THE TASK
Using the records below, transcribe word for word the stretch from the line that contains "給湯器はメーカーによって差がある？" through the line that contains "でしょう。性能面よりも、各メーカーが提供する独自の", both end lines included, and nothing else.

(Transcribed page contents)
--------------------------------

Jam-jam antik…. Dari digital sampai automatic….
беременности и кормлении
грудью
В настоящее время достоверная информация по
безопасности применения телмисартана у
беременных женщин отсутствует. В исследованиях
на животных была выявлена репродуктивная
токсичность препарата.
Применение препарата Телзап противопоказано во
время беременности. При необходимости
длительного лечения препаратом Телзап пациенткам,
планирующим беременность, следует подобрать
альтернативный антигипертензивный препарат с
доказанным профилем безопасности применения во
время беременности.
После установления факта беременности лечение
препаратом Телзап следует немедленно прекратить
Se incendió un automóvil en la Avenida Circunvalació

--------------------------------

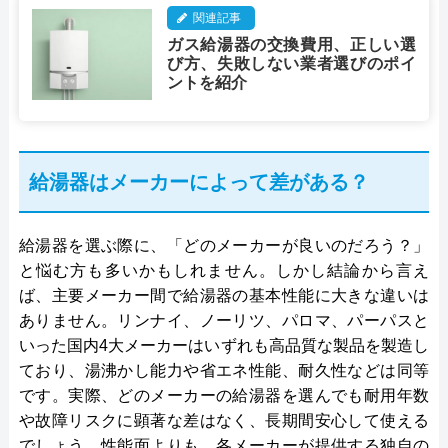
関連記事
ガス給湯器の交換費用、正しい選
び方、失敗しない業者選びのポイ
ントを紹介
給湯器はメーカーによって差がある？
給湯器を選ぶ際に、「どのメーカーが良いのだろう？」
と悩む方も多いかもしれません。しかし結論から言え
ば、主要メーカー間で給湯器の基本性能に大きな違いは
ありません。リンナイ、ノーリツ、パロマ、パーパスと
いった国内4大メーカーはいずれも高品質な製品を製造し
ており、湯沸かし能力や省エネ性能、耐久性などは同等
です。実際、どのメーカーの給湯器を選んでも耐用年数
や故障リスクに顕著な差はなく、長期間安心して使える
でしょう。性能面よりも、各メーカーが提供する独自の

--------------------------------

RESULT FOR THIS EXERCISE
給湯器はメーカーによって差がある？
給湯器を選ぶ際に、「どのメーカーが良いのだろう？」
と悩む方も多いかもしれません。しかし結論から言え
ば、主要メーカー間で給湯器の基本性能に大きな違いは
ありません。リンナイ、ノーリツ、パロマ、パーパスと
いった国内4大メーカーはいずれも高品質な製品を製造し
ており、湯沸かし能力や省エネ性能、耐久性などは同等
です。実際、どのメーカーの給湯器を選んでも耐用年数
や故障リスクに顕著な差はなく、長期間安心して使える
でしょう。性能面よりも、各メーカーが提供する独自の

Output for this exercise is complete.